(Records from a dataset)
○ ○ ○ ○ ○
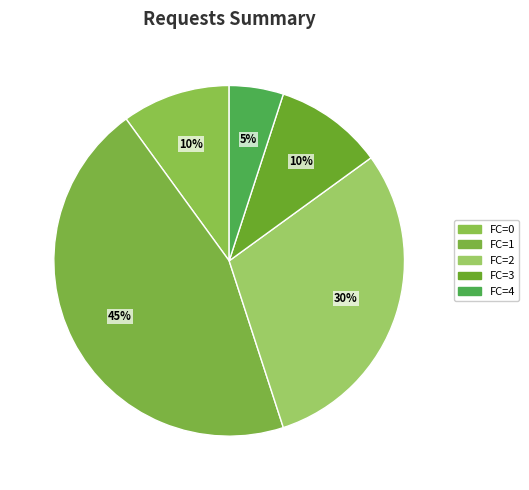

Count the number of slices in the pie.

5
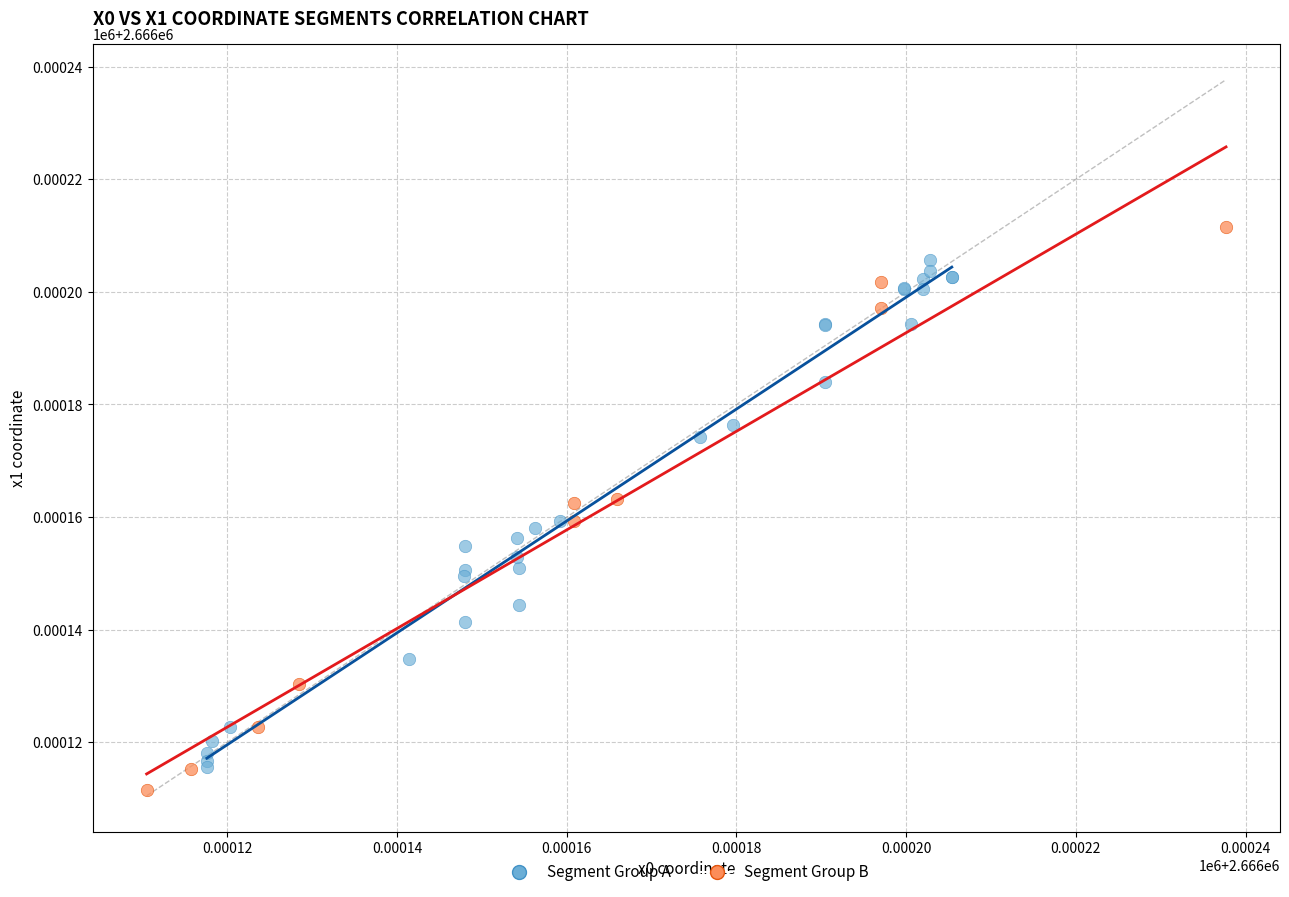

What are all the series names shown in the legend?

Segment Group A, Segment Group B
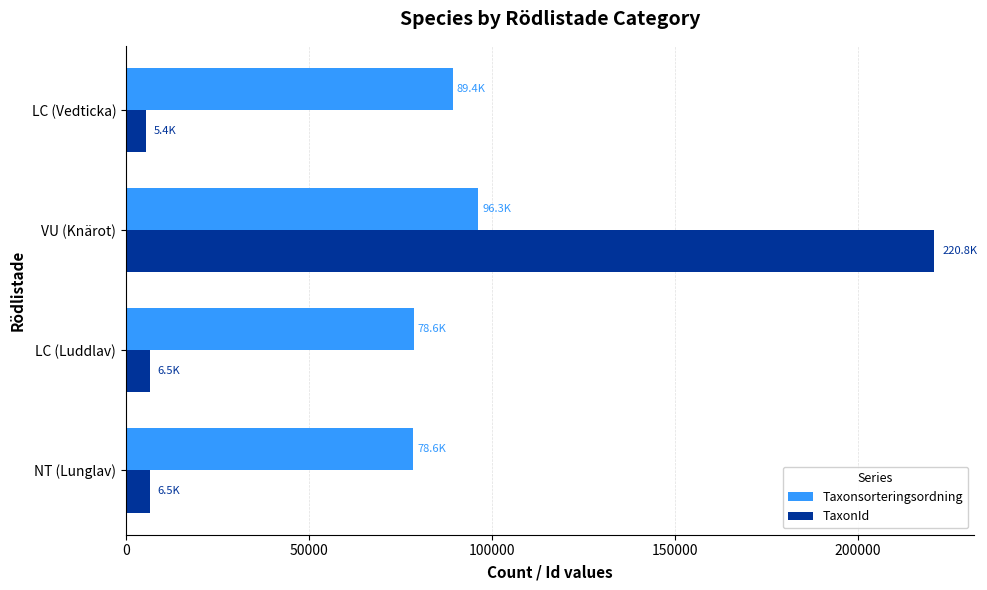

What is the maximum value shown in the chart?

220787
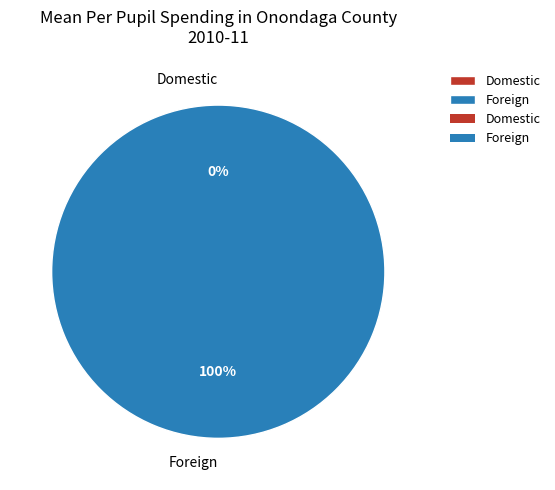

Which category has the biggest portion of the pie?

Foreign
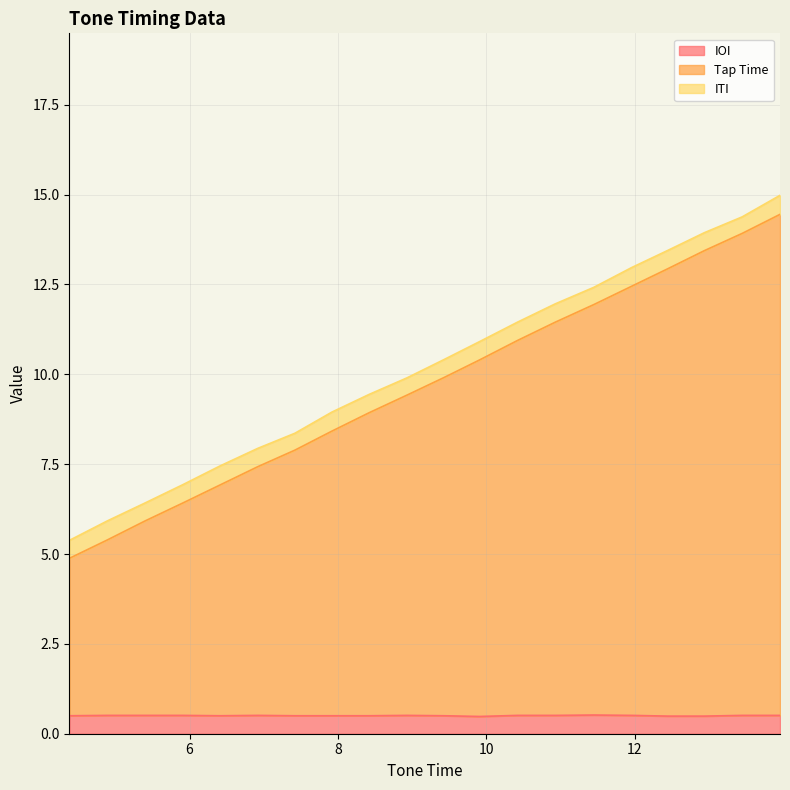

Read the IOI value at 6.41.

0.5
○ ○ ○ ○ ○
▶ DIRECTIONS: Render every line of the records above as a JSON list of strings, one string per line, skipping blank lines and leaving out the pictures.

▶ ANSWER TO THE PROBLEM:
[
  "Count the number of slices in the pie.",
  "5",
  "What are all the series names shown in the legend?",
  "Segment Group A, Segment Group B",
  "What is the maximum value shown in the chart?",
  "220787",
  "Which category has the biggest portion of the pie?",
  "Foreign",
  "Read the IOI value at 6.41.",
  "0.5"
]